The decline of Yankee Stores under Borman Foods (which concentrated on replacing
the smaller stores with big box Yankee Department Stores) was hastened by
an unsuccessful expansion into the Detroit marketplace where there was plenty
of competition at K-Mart's home base. By 1971, Borman Foods had closed the
Detroit area Yankee Department Stores and sold the outstate Michigan stores
on February 1972 to the New York-based Hartfield-Zodys discount store chain.
Hartfield-Zodys phased out the remaining small format Yankee Stores (including
the Richfield Road location) and renamed the remaining Yankee Department
Stores into Zodys. They also built additional Zodys stores to replace the
closed Yankee Stores which included a new Zodys at Davison Road near Belsay
Road in Burton (where there was also a Hamady store which is
now being
renovated for use as a church). But the 1973 Arab oil embargo and the
resulting recession forced Hartfield-Zodys to file for Chapter 11 Bankruptcy
protection on November 1974 and the first thing they did was to close the
Michigan stores.
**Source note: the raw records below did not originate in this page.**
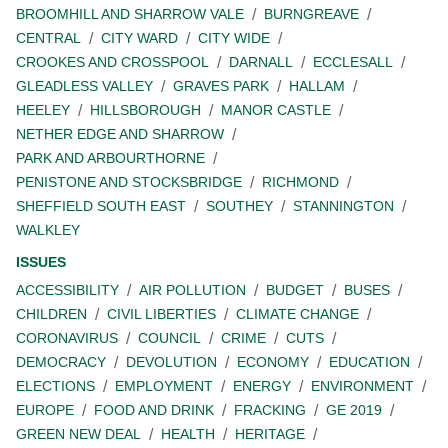
BROOMHILL AND SHARROW VALE
BURNGREAVE
CENTRAL
CITY WARD
CITY WIDE
CROOKES AND CROSSPOOL
DARNALL
ECCLESALL
GLEADLESS VALLEY
GRAVES PARK
HALLAM
HEELEY
HILLSBOROUGH
MANOR CASTLE
NETHER EDGE AND SHARROW
PARK AND ARBOURTHORNE
PENISTONE AND STOCKSBRIDGE
RICHMOND
SHEFFIELD SOUTH EAST
SOUTHEY
STANNINGTON
WALKLEY
ISSUES
ACCESSIBILITY
AIR POLLUTION
BUDGET
BUSES
CHILDREN
CIVIL LIBERTIES
CLIMATE CHANGE
CORONAVIRUS
COUNCIL
CRIME
CUTS
DEMOCRACY
DEVOLUTION
ECONOMY
EDUCATION
ELECTIONS
EMPLOYMENT
ENERGY
ENVIRONMENT
EUROPE
FOOD AND DRINK
FRACKING
GE 2019
GREEN NEW DEAL
HEALTH
HERITAGE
The Store Closing Sale began at the Michigan Zodys stores
on November 27, 1974 and I believe the stores were all closed by the end
of the year, thus closing the final chapter of the history of the Yankee
Store chain.
The Davison Road Zodys is today a Harley-Davidson motorcycle dealership.
Throughout most of the history of Yankee Stores, the store's symbol has been
Uncle Sam's red, white and blue hat. Back at Richfield Road, the closed Yankee
store remained vacant for about four years before Hamady decided to renovate
the Richfield Road store in 1976, absorbing the closed Yankee store space
which doubled the size of the renovated Hamady Complete Food Center which
the stores were known by at that time. When Kessel bought the closed Hamady
stores, they quickly changed the signs and repainted the interiors before
reopening the stores as Kessel stores including the Richfield Road store.
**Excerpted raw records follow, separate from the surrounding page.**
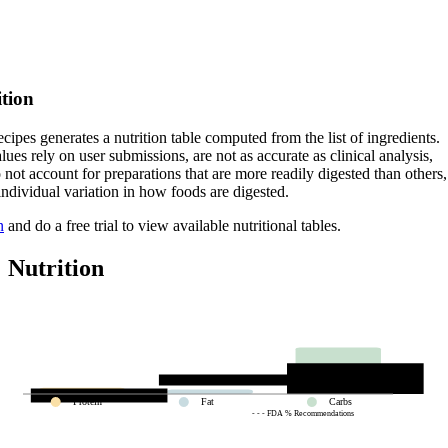
ition
cipes generates a nutrition table computed from the list of ingredients.
lues rely on user submissions, are not as accurate as clinical analysis,
 not account for preparations that are more readily digested than others,
 individual variation in how foods are digested.
n
and do a free trial to view available nutritional tables.
Nutrition
Protein
Fat
Carbs
- - - FDA % Recommendations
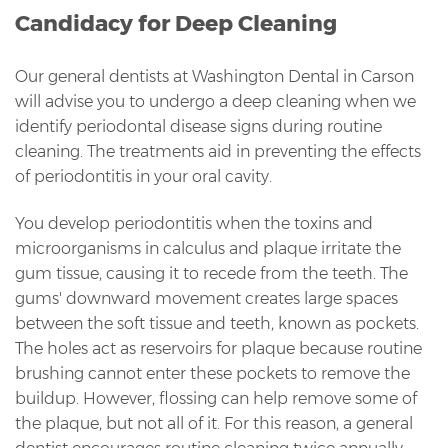
Candidacy for Deep Cleaning
Our general dentists at Washington Dental in Carson
will advise you to undergo a deep cleaning when we
identify periodontal disease signs during routine
cleaning. The treatments aid in preventing the effects
of periodontitis in your oral cavity.
You develop periodontitis when the toxins and
microorganisms in calculus and plaque irritate the
gum tissue, causing it to recede from the teeth. The
gums' downward movement creates large spaces
between the soft tissue and teeth, known as pockets.
The holes act as reservoirs for plaque because routine
brushing cannot enter these pockets to remove the
buildup. However, flossing can help remove some of
the plaque, but not all of it. For this reason, a general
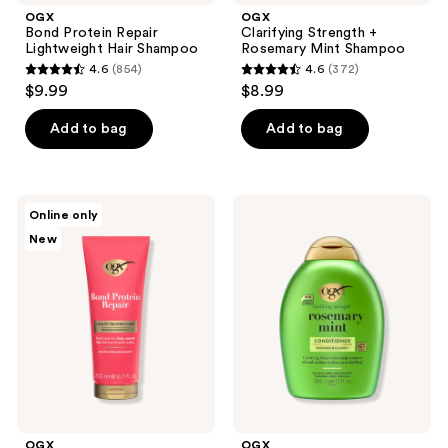
OGX
OGX
Bond Protein Repair
Clarifying Strength +
Lightweight Hair Shampoo
Rosemary Mint Shampoo
4.6
(854)
4.6
(372)
4.6
4.6
$9.99
$8.99
out
out
of
of
Add to bag
Add to bag
5
5
stars
stars
;
;
OGX
OGX
Online only
854
372
Repair
Clarifying
New
&
Strength
reviews
reviews
Protect
+
Bond
Rosemary
Protein
Mint
Repair
Conditioner
Treatment
Mask
OGX
OGX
Because of the large size ofthe Richfield Road Kessel store, I would think
they would give that store a serious remodeling which they did in the year
2000 after Kroger bought 20 Kessel locations including this one.
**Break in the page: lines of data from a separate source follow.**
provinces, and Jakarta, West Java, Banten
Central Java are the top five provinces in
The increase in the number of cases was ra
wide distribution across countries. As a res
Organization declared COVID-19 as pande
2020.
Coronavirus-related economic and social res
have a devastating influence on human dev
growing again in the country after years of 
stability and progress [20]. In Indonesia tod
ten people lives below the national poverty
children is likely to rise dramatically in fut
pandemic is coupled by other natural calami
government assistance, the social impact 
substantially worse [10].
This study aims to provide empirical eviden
Kroger originally planned on operating as Kessel in the Flint, Saginaw and
Bay City TV market before deciding to gradually phase out the Kessel name
in favor of Kroger as Kessel stores are renovated or replaced. Last year
was the Richfield Road store's turn as Citizens Bank vacated the Richfield
Center branch to make room for additional supermarket space which included
a new pharmacy drive-thru window and new loading docks. During the renovation,
I did a little amateur archeology at the store (before or after visiting
my mother) when the suspended ceiling panels were removed, revealing the
original plaster ceiling for both Hamady and Yankee. They didn't bother removing
the old flourescent fixtures before putting up the suspended ceiling and
the old Hamady ceiling had nicely colored detailed plaster cornice work which
is still hidden over the new suspended ceiling at the beautifully renovated
Kroger store which takes up the entire space formerly occupied by Citizens
Bank, Hamady Bros supermarket and Yankee store.
While Hamady and Yankee are long gone, Citizens Bank is still going strong
as the second-largest bank holding company based in Michigan (in downtown
Flint under the landmark Weatherball) and is adding additional branches in
Oakland County. If you go to the Sloan Museum in Flint's Cultural Center,
there is a permanent exhibit on Flint's past which includes reminders of
the Yankee and Hamady stores and is dominated by a restored Hamady Bros.
neon sign from the Davison and Belsay Roads store. This column is dedicated
to the memory of Yankee co-founder Joseph Megdell and I thank his son, attorney
David Megdell for helping me with this column.